Which is a better kind of film to watch?

Is it better to watch a film with no religious overtones whatsoever, or one that espouses as form of Christianity that is overtly Evangelical? My case in point: Facing the Giants is overtly Evangelical, pushing the “Health and Wealth Gospel” in a decidedly ham-handed way. In my mind, if you want to watch a sports themed movie about overcoming obstacles, Radio, We are Marshall, or Miracle would all be better choices. Any thoughts?

Radio was very hammy IMO. But why does it have to be one is better than the others? Wouldn’t it be better to watch a movie that is well written and acted and “clean”? All of the movies you gave as examples are great sports movies, if that’s the genre a person likes.

I’ve never heard of Facing the Giants, was it a limited release film?

I never heard of it until last night. It is made by the same people who did Fireproof

There is another option: keep looking. Maybe neither is the better/best film.

Hmm… not ringing any bells either… how are you hearing about these films?

I heard about Fireproof originally on Catholic radio, with strong praise for its pro-marriage message, and it is also available in out campus bookstore. Friends of mine were watching Facing the Giants, which could be best described as as “after-school special” fare, with a none-too-subtle “health and wealth” message thrown in. They pretty much beat you over the head with “if you devote your life to Jesus, everything will go your way”

I think it’s fine for well formed adults to watch a movie like Facing the Giants or any of the others like it. I would be cautious in showing it to younger viewers. I was reading a study (which I apologize for not being able to track down in order to site it) regarding teaching your children using secular, Christian, or Catholic textbooks. The outcome was when teaching kids use only secular sources supplemented by Catholic sources or strictly Catholic sources. Kids or others not well-formed in their faith have a hard time picking up the errors in the Christian texts and end up confused on matters of faith and doctrine. I think the same could be applied to movies. (PS I’m aware that Catholics are Christians but I didn’t know a better way to distinguish between the types of books.)

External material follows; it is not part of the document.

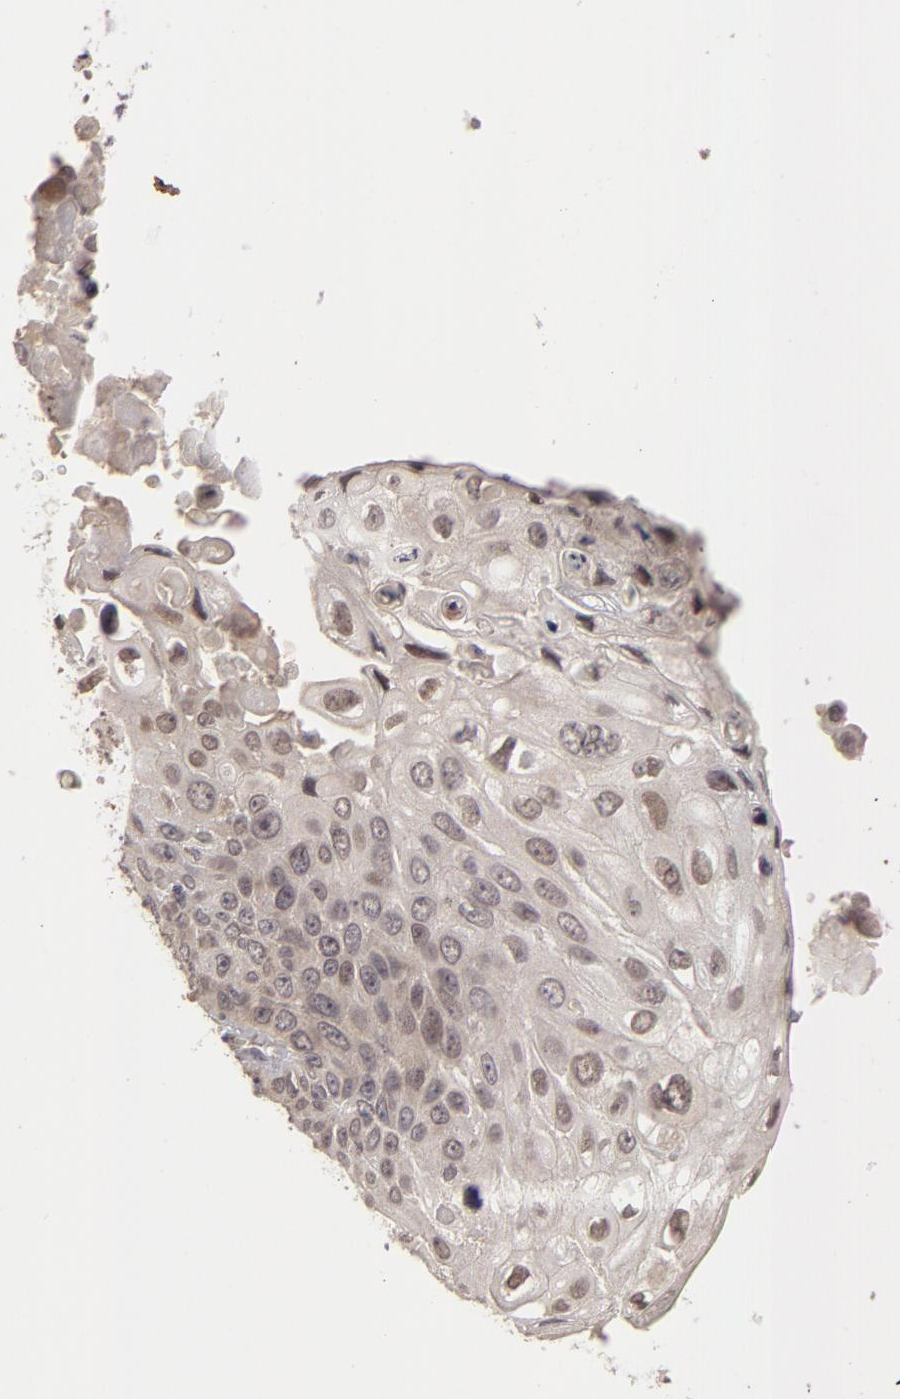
{"staining": {"intensity": "weak", "quantity": "<25%", "location": "nuclear"}, "tissue": "lung cancer", "cell_type": "Tumor cells", "image_type": "cancer", "snomed": [{"axis": "morphology", "description": "Adenocarcinoma, NOS"}, {"axis": "topography", "description": "Lung"}], "caption": "Tumor cells show no significant positivity in lung cancer.", "gene": "ZNF133", "patient": {"sex": "male", "age": 60}}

Yes it was. It was on the strength of the movie that professional actor Kirk Cameron joined with the Sherwood Baptist Church to produce Fireproof. It initially open to about 500 screens nationwide but had a high per screen average attendance and made a small run with about 1000 screens. The church is in pre production of their forth movie now. It has done better then most of this generation’s “Christian movies” from the likes of Cloud Ten Productions which uses professional cast

I’s rather choose one with no religious overtones. I am RARELY offended by a film or show or whatever with no religion, but am sometimes when it’s a bad use of religion. I love religious symbolism and allegories, but often times, it feels more like Cardboard Christianity. It’s fun to watch an anime with Christian charactors, since 8 ties out of 10 they’re not “christian”, but rather, a Japanese artists idea of “Christian”. This can be applied to American films too, of course. If religion isn’t the theme, it’s usually used for comedic effect, or used as an archtype (the goth, the hero, the prostitute, the Christian…)

Shondrea, I have to agree with you for the most part. You’re astute. While I’m not Christian myself, I have to say that most writers who take on the Christian perspective do so poorly (even those who are themselves Christian). Given my Catholic upbringing, it’s offensive to me when people misrepresent Christians–especially Catholics. Anime is a big offender of this, but it’s hardly the only offender. The problem is–and I don’t understand why–that there are very few talented Christian-oriented writers out there. There was a time when some of the best writers in the world were Catholic: think of the era of Flannery O’Connor and J.R.R. Tolkien. What’s happened since? Flannery O’Connor is still considered one of the greatest writers of all time, and it may come as a shock to some of you that she’s still taught in those evil East Coast liberal institutions like the one where I’m getting my MFA. Catholics need more Flannery O’Connors. And they may exist. But you need to look for them in the stacks and not on TV or in film. Hollywood will not, unfortunately, be their venue.